In 2020, the maker of disinfecting wipes and bleach was an early pandemic darling whose stock price soared as demand for sanitization products exceeded supply.
Management had predicted this pandemic-induced spike in demand would persist as part of the "new normal," but sales ultimately dropped 8% last quarter.
However, when comparing recent sales data to 2019, Clorox's revenues are actually up a solid 19%, suggesting the long-term trajectory of the business remains healthy.
More worrisome at the moment for Clorox investors are the inflationary impacts pressuring the firm's profitability.
In recent years Clorox has maintained gross margins in the mid-40% range, but the accelerating costs of manufacturing, shipping, and commodities such as resin have compressed gross profits to 33% of sales.
Further complicating the situation, as demand was peaking in 2020, Clorox contracted with some higher-priced third-party manufacturers and alternative shipping companies to get more products to the market faster. These pricey contracts have become problematic as volumes have declined.
Fortunately, these are short-term commitments that can start falling off this year if they're no longer needed.
Overall, management was ill-prepared for an environment of both declining sales volumes and a rapid rise in production and shipping costs.
In total, inflationary costs may reach $500 million this fiscal year, or roughly 7% of Clorox's revenue. As such, the Pine-Sol maker's earnings guidance has been revised lower, and profits may no longer cover the firm's dividend commitment.
In response, Clorox has been cutting expenses and passing price increases on to customers. By the end of this fiscal year, the company will have raised prices on around 85% of its products, with most of the benefits coming to fruition in the next fiscal year starting in July.
With a payout ratio that could exceed 100% in the year ahead, the A- rated Clorox may need to leverage its strong balance sheet to cover part of the dividend until margins are restored in the years ahead.
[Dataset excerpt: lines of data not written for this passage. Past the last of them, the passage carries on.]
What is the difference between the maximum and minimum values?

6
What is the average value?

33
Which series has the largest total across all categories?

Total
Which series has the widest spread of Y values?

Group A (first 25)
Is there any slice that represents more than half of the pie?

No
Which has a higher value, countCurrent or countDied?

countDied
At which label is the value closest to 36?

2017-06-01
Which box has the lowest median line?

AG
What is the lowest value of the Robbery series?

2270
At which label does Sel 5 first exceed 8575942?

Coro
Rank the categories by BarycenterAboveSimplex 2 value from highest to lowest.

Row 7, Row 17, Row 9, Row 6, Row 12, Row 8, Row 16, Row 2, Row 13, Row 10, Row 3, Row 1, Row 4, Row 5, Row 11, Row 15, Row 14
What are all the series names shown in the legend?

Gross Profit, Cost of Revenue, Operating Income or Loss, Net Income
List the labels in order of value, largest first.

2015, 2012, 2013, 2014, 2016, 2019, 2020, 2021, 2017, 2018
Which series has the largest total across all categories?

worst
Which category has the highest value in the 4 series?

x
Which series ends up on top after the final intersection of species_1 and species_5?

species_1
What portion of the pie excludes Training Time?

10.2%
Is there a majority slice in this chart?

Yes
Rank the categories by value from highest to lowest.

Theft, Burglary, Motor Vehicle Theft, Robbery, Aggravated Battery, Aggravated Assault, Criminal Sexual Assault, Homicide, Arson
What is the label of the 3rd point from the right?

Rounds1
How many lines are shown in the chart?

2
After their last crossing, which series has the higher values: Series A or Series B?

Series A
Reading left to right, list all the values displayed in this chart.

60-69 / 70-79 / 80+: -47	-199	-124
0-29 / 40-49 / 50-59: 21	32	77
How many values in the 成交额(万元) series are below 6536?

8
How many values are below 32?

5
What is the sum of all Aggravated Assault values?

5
While some companies could look to reduce their dividend to improve coverage in such a situation, we expect Clorox will maintain its impressive 44-year dividend growth streak and declare a modest raise this summer. As such, we are reaffirming Clorox's Safe Dividend Safety Score.
Looking beyond the current slump, Clorox has a long and stable history and boasts a strong portfolio of essential products, of which over 80% hold the number one or two spots in category market share.
Although there will likely be continued volatility in the next year or two as Clorox works through inflationary challenges, in the long run, the company's strong brand portfolio should help restore margins and improve dividend coverage.
We would suggest current investors maintain their position in Clorox for now as most of the bad news appears to be already baked into the stock price, with the dividend yield at a 5-year high. And new investors may find this an attractive entry price if they believe Clorox will successfully navigate inflationary headwinds and return to prior levels of profitability.
We will continue monitoring the situation and provide updates as needed.